● **Dataset records**
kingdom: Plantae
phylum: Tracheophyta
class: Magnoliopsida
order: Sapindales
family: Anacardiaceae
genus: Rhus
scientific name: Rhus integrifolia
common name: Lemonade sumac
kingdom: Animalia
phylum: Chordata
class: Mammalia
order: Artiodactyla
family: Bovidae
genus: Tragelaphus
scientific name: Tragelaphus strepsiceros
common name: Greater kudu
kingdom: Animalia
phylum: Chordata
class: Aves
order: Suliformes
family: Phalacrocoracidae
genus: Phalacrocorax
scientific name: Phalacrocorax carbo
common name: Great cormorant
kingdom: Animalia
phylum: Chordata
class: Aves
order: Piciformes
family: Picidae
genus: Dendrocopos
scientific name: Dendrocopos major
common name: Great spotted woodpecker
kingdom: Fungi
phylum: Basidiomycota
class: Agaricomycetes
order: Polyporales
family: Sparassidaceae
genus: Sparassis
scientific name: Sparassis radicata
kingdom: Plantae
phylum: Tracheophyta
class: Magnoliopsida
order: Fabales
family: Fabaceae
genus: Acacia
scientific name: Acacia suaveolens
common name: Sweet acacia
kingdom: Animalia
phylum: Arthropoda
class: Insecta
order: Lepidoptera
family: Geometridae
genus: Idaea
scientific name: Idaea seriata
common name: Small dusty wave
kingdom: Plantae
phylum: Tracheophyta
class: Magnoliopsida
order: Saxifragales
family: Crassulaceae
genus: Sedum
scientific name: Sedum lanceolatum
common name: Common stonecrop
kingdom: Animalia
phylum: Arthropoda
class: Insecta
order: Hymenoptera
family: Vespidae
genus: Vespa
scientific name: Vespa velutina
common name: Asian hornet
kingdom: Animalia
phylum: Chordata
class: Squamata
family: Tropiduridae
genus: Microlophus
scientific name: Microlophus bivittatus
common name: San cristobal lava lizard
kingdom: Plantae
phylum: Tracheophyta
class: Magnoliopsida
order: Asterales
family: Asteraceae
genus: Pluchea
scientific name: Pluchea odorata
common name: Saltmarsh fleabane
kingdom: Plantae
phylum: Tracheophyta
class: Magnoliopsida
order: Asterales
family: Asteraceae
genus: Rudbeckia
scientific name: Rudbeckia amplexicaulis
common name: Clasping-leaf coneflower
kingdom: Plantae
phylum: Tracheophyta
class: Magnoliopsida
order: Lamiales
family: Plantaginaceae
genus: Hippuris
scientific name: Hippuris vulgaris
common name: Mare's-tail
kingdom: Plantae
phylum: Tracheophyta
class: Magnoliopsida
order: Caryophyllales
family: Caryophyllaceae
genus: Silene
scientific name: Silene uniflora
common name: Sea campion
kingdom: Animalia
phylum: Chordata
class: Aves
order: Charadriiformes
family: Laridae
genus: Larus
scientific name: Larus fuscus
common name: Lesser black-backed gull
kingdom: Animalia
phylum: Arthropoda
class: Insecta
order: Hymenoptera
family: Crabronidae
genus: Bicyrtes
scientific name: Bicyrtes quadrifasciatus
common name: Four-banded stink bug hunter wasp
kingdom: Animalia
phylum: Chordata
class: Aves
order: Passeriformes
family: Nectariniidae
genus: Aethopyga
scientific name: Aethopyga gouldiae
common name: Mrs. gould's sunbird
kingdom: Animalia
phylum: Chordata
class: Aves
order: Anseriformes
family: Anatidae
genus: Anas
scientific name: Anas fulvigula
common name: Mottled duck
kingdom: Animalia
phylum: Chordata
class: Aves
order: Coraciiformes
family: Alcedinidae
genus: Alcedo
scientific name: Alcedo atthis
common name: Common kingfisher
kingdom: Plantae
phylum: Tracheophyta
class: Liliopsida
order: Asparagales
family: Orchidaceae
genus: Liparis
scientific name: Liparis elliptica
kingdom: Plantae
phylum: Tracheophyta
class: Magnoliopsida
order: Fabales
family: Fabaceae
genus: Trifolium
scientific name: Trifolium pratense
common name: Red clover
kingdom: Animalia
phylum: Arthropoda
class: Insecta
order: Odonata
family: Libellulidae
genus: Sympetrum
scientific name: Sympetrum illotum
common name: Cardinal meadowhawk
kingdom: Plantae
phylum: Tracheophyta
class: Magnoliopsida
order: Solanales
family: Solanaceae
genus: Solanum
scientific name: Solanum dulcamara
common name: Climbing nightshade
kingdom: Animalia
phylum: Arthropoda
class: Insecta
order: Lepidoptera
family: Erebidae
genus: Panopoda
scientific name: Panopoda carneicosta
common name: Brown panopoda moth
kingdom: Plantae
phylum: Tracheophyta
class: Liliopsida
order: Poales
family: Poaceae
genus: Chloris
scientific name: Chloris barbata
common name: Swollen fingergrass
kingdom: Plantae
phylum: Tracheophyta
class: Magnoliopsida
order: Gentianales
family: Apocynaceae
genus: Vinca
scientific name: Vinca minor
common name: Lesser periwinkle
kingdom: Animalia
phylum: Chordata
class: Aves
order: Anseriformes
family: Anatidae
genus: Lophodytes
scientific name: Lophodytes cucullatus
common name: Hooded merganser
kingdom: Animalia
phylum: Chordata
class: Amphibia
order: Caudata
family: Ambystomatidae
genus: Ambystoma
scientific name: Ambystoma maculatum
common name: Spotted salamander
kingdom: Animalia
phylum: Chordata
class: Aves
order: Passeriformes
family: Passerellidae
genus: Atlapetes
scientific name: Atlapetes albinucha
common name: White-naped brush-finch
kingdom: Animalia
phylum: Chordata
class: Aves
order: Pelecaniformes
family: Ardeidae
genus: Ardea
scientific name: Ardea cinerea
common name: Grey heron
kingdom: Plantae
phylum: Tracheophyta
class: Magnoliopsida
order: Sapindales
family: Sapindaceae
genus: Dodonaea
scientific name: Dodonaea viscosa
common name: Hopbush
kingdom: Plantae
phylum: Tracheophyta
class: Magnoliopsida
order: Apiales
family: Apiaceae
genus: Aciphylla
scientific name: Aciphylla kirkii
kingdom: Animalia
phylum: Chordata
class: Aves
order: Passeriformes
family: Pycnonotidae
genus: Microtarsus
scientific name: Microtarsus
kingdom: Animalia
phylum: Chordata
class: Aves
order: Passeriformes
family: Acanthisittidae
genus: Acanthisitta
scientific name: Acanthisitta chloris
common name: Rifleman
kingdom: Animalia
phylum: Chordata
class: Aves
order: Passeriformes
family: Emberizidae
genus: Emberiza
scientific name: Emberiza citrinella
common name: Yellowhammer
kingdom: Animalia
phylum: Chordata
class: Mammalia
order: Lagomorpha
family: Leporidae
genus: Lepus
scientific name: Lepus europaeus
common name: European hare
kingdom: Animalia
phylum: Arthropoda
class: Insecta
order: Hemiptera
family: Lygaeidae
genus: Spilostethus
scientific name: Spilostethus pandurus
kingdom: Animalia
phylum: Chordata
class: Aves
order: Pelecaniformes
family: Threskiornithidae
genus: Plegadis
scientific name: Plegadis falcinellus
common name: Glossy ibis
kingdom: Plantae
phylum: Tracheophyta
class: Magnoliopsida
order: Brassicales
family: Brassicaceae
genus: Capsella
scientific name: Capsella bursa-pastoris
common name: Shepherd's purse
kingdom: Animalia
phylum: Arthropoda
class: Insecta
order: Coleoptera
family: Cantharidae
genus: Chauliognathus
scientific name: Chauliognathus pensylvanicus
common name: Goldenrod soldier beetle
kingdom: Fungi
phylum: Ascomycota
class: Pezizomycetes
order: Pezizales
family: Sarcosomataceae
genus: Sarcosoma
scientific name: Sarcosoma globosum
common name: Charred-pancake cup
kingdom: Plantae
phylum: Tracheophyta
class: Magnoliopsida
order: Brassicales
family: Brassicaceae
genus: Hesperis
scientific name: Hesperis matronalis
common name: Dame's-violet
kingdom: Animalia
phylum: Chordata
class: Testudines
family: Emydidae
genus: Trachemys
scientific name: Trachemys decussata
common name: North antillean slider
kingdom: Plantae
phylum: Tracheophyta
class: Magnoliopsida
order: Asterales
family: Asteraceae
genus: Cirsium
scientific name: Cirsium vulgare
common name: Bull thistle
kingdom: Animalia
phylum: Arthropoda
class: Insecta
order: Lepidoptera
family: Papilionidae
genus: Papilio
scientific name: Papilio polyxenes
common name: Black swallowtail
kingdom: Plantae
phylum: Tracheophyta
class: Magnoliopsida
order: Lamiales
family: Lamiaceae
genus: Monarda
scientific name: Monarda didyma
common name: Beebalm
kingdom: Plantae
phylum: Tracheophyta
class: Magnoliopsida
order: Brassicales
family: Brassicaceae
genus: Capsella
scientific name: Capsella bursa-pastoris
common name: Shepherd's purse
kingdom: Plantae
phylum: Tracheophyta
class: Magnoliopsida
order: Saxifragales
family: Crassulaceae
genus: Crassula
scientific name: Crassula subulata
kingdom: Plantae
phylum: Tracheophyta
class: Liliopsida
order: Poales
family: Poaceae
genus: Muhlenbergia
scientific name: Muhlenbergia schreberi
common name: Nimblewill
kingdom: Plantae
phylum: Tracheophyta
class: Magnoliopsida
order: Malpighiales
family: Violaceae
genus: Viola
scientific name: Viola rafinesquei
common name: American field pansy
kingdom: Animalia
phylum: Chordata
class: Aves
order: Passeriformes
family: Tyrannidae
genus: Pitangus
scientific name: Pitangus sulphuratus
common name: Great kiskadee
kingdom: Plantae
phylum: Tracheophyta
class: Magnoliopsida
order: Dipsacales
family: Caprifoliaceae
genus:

● **Problem requirements**
Arrange everything from the line containing "order: Malpighiales" down to the last line of the items as a Markdown table with the columns No. and Line, giving each nonblank line its own numbered row.

● **Expected answer**
| No. | Line |
|---|---|
| 1 | order: Malpighiales |
| 2 | family: Violaceae |
| 3 | genus: Viola |
| 4 | scientific name: Viola rafinesquei |
| 5 | common name: American field pansy |
| 6 | kingdom: Animalia |
| 7 | phylum: Chordata |
| 8 | class: Aves |
| 9 | order: Passeriformes |
| 10 | family: Tyrannidae |
| 11 | genus: Pitangus |
| 12 | scientific name: Pitangus sulphuratus |
| 13 | common name: Great kiskadee |
| 14 | kingdom: Plantae |
| 15 | phylum: Tracheophyta |
| 16 | class: Magnoliopsida |
| 17 | order: Dipsacales |
| 18 | family: Caprifoliaceae |
| 19 | genus: |